● Set exercise
Reproduce the rows, switching every "phylum" to "division" and keeping all else the same.
___ Data lines ___
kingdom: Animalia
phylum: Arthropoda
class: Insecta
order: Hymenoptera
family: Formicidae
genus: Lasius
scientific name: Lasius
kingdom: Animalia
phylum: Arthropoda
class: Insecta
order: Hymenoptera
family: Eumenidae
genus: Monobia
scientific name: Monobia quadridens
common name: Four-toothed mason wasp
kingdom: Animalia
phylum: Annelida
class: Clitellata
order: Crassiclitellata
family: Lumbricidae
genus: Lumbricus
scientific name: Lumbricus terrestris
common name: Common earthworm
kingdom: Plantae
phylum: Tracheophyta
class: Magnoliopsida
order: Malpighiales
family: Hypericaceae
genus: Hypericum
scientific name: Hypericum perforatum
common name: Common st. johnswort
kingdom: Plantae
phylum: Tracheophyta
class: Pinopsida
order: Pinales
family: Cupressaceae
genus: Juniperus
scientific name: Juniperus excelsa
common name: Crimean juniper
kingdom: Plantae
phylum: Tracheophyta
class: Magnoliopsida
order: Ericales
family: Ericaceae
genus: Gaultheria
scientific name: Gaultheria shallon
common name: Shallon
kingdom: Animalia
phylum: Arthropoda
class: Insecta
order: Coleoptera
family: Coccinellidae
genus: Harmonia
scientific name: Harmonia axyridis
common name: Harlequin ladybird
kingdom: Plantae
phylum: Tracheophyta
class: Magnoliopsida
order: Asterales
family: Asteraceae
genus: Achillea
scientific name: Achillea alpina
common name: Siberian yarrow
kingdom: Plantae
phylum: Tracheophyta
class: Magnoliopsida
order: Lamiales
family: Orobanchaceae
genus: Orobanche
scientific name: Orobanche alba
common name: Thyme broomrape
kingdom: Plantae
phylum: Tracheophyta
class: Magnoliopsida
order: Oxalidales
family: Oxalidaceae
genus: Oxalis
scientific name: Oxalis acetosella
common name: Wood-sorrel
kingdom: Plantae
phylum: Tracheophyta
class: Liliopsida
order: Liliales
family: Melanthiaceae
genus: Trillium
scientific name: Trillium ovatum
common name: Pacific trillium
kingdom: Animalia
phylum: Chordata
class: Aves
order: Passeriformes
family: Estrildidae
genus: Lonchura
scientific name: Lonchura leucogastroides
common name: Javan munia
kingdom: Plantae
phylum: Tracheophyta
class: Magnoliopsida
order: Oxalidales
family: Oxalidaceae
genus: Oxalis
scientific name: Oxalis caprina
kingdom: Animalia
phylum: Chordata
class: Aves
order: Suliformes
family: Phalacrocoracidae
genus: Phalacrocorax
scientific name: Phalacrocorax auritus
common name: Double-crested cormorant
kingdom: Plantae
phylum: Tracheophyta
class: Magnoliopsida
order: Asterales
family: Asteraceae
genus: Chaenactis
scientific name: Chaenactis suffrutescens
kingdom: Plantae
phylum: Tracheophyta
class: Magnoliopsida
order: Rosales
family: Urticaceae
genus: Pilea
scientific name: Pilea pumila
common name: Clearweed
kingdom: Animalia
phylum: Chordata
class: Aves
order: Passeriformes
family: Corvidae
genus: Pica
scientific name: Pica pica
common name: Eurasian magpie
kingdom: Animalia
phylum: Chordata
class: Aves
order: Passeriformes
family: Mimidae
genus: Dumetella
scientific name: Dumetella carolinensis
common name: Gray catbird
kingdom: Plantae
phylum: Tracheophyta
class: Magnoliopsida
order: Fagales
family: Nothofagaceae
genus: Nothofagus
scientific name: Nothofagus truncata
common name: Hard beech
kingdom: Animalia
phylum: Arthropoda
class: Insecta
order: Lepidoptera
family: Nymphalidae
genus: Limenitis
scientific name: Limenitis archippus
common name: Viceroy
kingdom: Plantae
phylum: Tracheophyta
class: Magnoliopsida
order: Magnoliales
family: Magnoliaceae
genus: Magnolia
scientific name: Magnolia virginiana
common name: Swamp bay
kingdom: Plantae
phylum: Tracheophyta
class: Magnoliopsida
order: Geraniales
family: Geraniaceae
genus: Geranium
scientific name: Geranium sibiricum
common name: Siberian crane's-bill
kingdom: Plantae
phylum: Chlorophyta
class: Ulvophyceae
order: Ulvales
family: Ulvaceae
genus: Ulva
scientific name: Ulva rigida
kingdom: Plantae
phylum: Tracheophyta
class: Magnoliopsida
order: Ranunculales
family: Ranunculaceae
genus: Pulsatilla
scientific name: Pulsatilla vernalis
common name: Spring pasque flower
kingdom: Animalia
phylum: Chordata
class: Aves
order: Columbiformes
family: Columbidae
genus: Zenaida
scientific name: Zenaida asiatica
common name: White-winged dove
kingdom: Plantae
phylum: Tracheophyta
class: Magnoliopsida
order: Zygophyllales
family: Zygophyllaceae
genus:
___
● Result of the task
kingdom: Animalia
division: Arthropoda
class: Insecta
order: Hymenoptera
family: Formicidae
genus: Lasius
scientific name: Lasius
kingdom: Animalia
division: Arthropoda
class: Insecta
order: Hymenoptera
family: Eumenidae
genus: Monobia
scientific name: Monobia quadridens
common name: Four-toothed mason wasp
kingdom: Animalia
division: Annelida
class: Clitellata
order: Crassiclitellata
family: Lumbricidae
genus: Lumbricus
scientific name: Lumbricus terrestris
common name: Common earthworm
kingdom: Plantae
division: Tracheophyta
class: Magnoliopsida
order: Malpighiales
family: Hypericaceae
genus: Hypericum
scientific name: Hypericum perforatum
common name: Common st. johnswort
kingdom: Plantae
division: Tracheophyta
class: Pinopsida
order: Pinales
family: Cupressaceae
genus: Juniperus
scientific name: Juniperus excelsa
common name: Crimean juniper
kingdom: Plantae
division: Tracheophyta
class: Magnoliopsida
order: Ericales
family: Ericaceae
genus: Gaultheria
scientific name: Gaultheria shallon
common name: Shallon
kingdom: Animalia
division: Arthropoda
class: Insecta
order: Coleoptera
family: Coccinellidae
genus: Harmonia
scientific name: Harmonia axyridis
common name: Harlequin ladybird
kingdom: Plantae
division: Tracheophyta
class: Magnoliopsida
order: Asterales
family: Asteraceae
genus: Achillea
scientific name: Achillea alpina
common name: Siberian yarrow
kingdom: Plantae
division: Tracheophyta
class: Magnoliopsida
order: Lamiales
family: Orobanchaceae
genus: Orobanche
scientific name: Orobanche alba
common name: Thyme broomrape
kingdom: Plantae
division: Tracheophyta
class: Magnoliopsida
order: Oxalidales
family: Oxalidaceae
genus: Oxalis
scientific name: Oxalis acetosella
common name: Wood-sorrel
kingdom: Plantae
division: Tracheophyta
class: Liliopsida
order: Liliales
family: Melanthiaceae
genus: Trillium
scientific name: Trillium ovatum
common name: Pacific trillium
kingdom: Animalia
division: Chordata
class: Aves
order: Passeriformes
family: Estrildidae
genus: Lonchura
scientific name: Lonchura leucogastroides
common name: Javan munia
kingdom: Plantae
division: Tracheophyta
class: Magnoliopsida
order: Oxalidales
family: Oxalidaceae
genus: Oxalis
scientific name: Oxalis caprina
kingdom: Animalia
division: Chordata
class: Aves
order: Suliformes
family: Phalacrocoracidae
genus: Phalacrocorax
scientific name: Phalacrocorax auritus
common name: Double-crested cormorant
kingdom: Plantae
division: Tracheophyta
class: Magnoliopsida
order: Asterales
family: Asteraceae
genus: Chaenactis
scientific name: Chaenactis suffrutescens
kingdom: Plantae
division: Tracheophyta
class: Magnoliopsida
order: Rosales
family: Urticaceae
genus: Pilea
scientific name: Pilea pumila
common name: Clearweed
kingdom: Animalia
division: Chordata
class: Aves
order: Passeriformes
family: Corvidae
genus: Pica
scientific name: Pica pica
common name: Eurasian magpie
kingdom: Animalia
division: Chordata
class: Aves
order: Passeriformes
family: Mimidae
genus: Dumetella
scientific name: Dumetella carolinensis
common name: Gray catbird
kingdom: Plantae
division: Tracheophyta
class: Magnoliopsida
order: Fagales
family: Nothofagaceae
genus: Nothofagus
scientific name: Nothofagus truncata
common name: Hard beech
kingdom: Animalia
division: Arthropoda
class: Insecta
order: Lepidoptera
family: Nymphalidae
genus: Limenitis
scientific name: Limenitis archippus
common name: Viceroy
kingdom: Plantae
division: Tracheophyta
class: Magnoliopsida
order: Magnoliales
family: Magnoliaceae
genus: Magnolia
scientific name: Magnolia virginiana
common name: Swamp bay
kingdom: Plantae
division: Tracheophyta
class: Magnoliopsida
order: Geraniales
family: Geraniaceae
genus: Geranium
scientific name: Geranium sibiricum
common name: Siberian crane's-bill
kingdom: Plantae
division: Chlorophyta
class: Ulvophyceae
order: Ulvales
family: Ulvaceae
genus: Ulva
scientific name: Ulva rigida
kingdom: Plantae
division: Tracheophyta
class: Magnoliopsida
order: Ranunculales
family: Ranunculaceae
genus: Pulsatilla
scientific name: Pulsatilla vernalis
common name: Spring pasque flower
kingdom: Animalia
division: Chordata
class: Aves
order: Columbiformes
family: Columbidae
genus: Zenaida
scientific name: Zenaida asiatica
common name: White-winged dove
kingdom: Plantae
division: Tracheophyta
class: Magnoliopsida
order: Zygophyllales
family: Zygophyllaceae
genus:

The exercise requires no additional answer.